• _EXTRACT_
┄┄┄┄┄┄

Resting state BOLD fluctuation was quantified by acquiring BOLD MR images while the subject fixated on a white cross sign on the dark screen. The subject was instructed to stay awake but not to think of anything in particular. This procedure is similar to that of a functional connectivity MRI study. The imaging parameters were the same as those of the fMRI, and the duration of the scan was 5.4 min.

Baseline CBF was measured using a phase‐contrast quantitative flow technique [Haccke et al., 1999]. A previous study used ASL MRI to obtain regional CBF estimation [Liau and Liu, 2009]. In this study, we chose to use phase‐contrast MRI because of its simplicity in absolute flow quantification compared with ASL which may be sensitive to confounding factors associated with transit time [Yang et al., 2000], trailing time [Hendrikse et al., 2003], and labeling efficiency [Aslan et al., 2010]. Phase‐contrast MRI also tends to have a shorter scan time compared with ASL [Haccke et al., 1999]. Before conducting the phase‐contrast scan, a time‐of‐flight angiogram was performed to localize the internal carotid (ICA) and vertebral arteries (VA), which are the main feeding arteries to the brain. The imaging parameters for the angiogram were: TR/TE/flip angle = 23 ms/3.45 ms/18°, FOV = 160 × 160 × 70.5 mm3, voxel size 1.0 × 1.0 × 1.5 mm3, number of slices = 47, one saturation slab of 60 mm positioned above the imaging slab to suppress the venous vessels, duration 1 min 26 s. Based on the angiogram, a single‐slice phase‐contrast MRI was performed at the level of approximately cervical spine 2, intersecting both ICA and VA. The imaging parameters were: single slice, voxel size = 0.45 × 0.45 × 5 mm3, FOV = 230 × 230 × 5 mm3, maximum velocity encoding = 80 cm/s, scan duration 30 s. In addition, a T1‐weighted anatomic image (voxel size 1 × 1 × 1 mm3, duration 4 min) was acquired to provide an estimation of the intracranial volume, so that blood flow per unit mass of tissue can be calculated, which accounts for the variances in brain sizes across subjects.

┄┄┄┄┄┄

• _EXTRACTED INFORMATION_
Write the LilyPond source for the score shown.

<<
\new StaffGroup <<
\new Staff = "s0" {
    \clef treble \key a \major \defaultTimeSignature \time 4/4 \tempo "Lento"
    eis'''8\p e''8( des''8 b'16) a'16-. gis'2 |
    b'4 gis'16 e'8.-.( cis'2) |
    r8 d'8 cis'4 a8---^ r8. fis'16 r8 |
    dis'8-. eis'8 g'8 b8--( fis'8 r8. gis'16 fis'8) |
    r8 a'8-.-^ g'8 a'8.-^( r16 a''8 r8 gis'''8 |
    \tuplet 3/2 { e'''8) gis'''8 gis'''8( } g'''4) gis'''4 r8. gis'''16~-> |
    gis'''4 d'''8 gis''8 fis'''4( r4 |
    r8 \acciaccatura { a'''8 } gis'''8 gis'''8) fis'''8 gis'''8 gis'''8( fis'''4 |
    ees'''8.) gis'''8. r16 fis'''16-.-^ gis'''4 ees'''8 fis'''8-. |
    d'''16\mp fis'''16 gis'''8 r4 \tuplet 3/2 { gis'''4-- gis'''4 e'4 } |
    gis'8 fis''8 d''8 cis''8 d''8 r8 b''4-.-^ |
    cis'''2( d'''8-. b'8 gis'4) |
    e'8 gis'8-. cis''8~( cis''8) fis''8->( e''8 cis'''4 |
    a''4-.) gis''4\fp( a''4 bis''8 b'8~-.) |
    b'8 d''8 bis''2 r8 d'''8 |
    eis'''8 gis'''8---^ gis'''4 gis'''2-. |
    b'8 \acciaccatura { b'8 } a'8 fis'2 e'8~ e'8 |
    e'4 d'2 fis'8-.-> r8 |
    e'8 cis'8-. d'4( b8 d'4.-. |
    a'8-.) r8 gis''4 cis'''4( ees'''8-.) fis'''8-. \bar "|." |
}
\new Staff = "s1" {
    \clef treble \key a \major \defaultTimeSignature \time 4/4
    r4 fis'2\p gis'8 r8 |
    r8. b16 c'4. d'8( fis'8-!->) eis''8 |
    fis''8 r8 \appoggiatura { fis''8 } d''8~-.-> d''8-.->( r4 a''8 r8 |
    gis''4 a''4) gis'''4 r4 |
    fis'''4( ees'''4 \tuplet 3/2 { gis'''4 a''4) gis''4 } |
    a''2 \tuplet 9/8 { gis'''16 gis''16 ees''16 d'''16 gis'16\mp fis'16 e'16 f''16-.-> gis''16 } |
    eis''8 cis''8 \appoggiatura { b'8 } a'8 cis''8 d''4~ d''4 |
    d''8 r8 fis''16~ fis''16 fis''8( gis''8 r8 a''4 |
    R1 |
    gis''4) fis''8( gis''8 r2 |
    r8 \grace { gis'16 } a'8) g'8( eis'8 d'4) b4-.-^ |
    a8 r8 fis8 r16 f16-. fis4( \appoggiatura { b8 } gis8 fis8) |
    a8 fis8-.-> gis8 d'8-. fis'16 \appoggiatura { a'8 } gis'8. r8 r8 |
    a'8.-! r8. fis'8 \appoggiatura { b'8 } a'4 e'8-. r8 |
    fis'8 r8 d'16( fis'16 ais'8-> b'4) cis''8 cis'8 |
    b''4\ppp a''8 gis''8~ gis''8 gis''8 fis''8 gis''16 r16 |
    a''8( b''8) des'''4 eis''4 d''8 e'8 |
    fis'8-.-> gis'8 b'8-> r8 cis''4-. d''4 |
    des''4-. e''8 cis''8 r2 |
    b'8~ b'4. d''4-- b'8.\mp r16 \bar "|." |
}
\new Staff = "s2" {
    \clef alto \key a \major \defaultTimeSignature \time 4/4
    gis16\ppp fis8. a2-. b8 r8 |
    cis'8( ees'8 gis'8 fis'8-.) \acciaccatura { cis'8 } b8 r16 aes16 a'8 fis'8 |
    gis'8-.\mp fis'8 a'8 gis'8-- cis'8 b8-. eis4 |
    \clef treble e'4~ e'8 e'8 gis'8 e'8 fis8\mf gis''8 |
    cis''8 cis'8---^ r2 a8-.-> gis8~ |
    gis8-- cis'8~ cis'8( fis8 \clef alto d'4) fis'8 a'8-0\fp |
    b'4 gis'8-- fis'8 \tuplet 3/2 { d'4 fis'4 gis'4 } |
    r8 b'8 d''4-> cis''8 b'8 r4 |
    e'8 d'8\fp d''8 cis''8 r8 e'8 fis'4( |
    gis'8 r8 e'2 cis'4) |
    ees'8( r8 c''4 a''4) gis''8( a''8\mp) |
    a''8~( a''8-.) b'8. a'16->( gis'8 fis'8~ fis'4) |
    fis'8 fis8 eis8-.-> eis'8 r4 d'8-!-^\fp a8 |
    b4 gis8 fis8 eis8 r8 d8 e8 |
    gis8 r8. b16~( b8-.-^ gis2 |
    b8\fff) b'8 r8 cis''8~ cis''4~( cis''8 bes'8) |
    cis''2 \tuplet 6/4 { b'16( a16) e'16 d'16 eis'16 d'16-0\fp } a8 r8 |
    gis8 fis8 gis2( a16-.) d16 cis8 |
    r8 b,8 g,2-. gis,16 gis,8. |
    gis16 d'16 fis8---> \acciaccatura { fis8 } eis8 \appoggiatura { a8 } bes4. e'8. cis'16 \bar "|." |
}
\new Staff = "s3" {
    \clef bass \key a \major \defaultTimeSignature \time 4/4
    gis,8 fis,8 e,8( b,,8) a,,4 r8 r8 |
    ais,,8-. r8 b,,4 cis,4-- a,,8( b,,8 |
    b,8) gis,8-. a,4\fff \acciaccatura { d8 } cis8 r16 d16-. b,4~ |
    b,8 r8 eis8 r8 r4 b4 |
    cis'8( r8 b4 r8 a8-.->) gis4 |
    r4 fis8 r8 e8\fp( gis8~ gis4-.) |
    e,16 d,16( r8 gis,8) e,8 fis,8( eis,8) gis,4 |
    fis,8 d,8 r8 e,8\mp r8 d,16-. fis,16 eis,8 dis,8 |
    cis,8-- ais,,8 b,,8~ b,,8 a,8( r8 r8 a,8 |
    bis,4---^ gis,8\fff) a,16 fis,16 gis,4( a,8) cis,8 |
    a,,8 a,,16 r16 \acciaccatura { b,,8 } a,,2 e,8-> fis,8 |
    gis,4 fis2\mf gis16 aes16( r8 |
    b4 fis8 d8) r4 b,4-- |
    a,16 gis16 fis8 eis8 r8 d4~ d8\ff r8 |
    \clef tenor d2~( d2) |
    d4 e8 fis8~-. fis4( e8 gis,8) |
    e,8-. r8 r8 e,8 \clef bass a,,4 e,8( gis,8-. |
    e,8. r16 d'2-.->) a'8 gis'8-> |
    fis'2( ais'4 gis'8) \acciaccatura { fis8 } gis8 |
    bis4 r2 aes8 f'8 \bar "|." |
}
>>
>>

┄┄┄┄┄┄

• _GOAL OF THE EXERCISE_
Print the MRI methods passage above again in full, word for word.

• _TASK OUTPUT_
Resting state BOLD fluctuation was quantified by acquiring BOLD MR images while the subject fixated on a white cross sign on the dark screen. The subject was instructed to stay awake but not to think of anything in particular. This procedure is similar to that of a functional connectivity MRI study. The imaging parameters were the same as those of the fMRI, and the duration of the scan was 5.4 min.

Baseline CBF was measured using a phase‐contrast quantitative flow technique [Haccke et al., 1999]. A previous study used ASL MRI to obtain regional CBF estimation [Liau and Liu, 2009]. In this study, we chose to use phase‐contrast MRI because of its simplicity in absolute flow quantification compared with ASL which may be sensitive to confounding factors associated with transit time [Yang et al., 2000], trailing time [Hendrikse et al., 2003], and labeling efficiency [Aslan et al., 2010]. Phase‐contrast MRI also tends to have a shorter scan time compared with ASL [Haccke et al., 1999]. Before conducting the phase‐contrast scan, a time‐of‐flight angiogram was performed to localize the internal carotid (ICA) and vertebral arteries (VA), which are the main feeding arteries to the brain. The imaging parameters for the angiogram were: TR/TE/flip angle = 23 ms/3.45 ms/18°, FOV = 160 × 160 × 70.5 mm3, voxel size 1.0 × 1.0 × 1.5 mm3, number of slices = 47, one saturation slab of 60 mm positioned above the imaging slab to suppress the venous vessels, duration 1 min 26 s. Based on the angiogram, a single‐slice phase‐contrast MRI was performed at the level of approximately cervical spine 2, intersecting both ICA and VA. The imaging parameters were: single slice, voxel size = 0.45 × 0.45 × 5 mm3, FOV = 230 × 230 × 5 mm3, maximum velocity encoding = 80 cm/s, scan duration 30 s. In addition, a T1‐weighted anatomic image (voxel size 1 × 1 × 1 mm3, duration 4 min) was acquired to provide an estimation of the intracranial volume, so that blood flow per unit mass of tissue can be calculated, which accounts for the variances in brain sizes across subjects.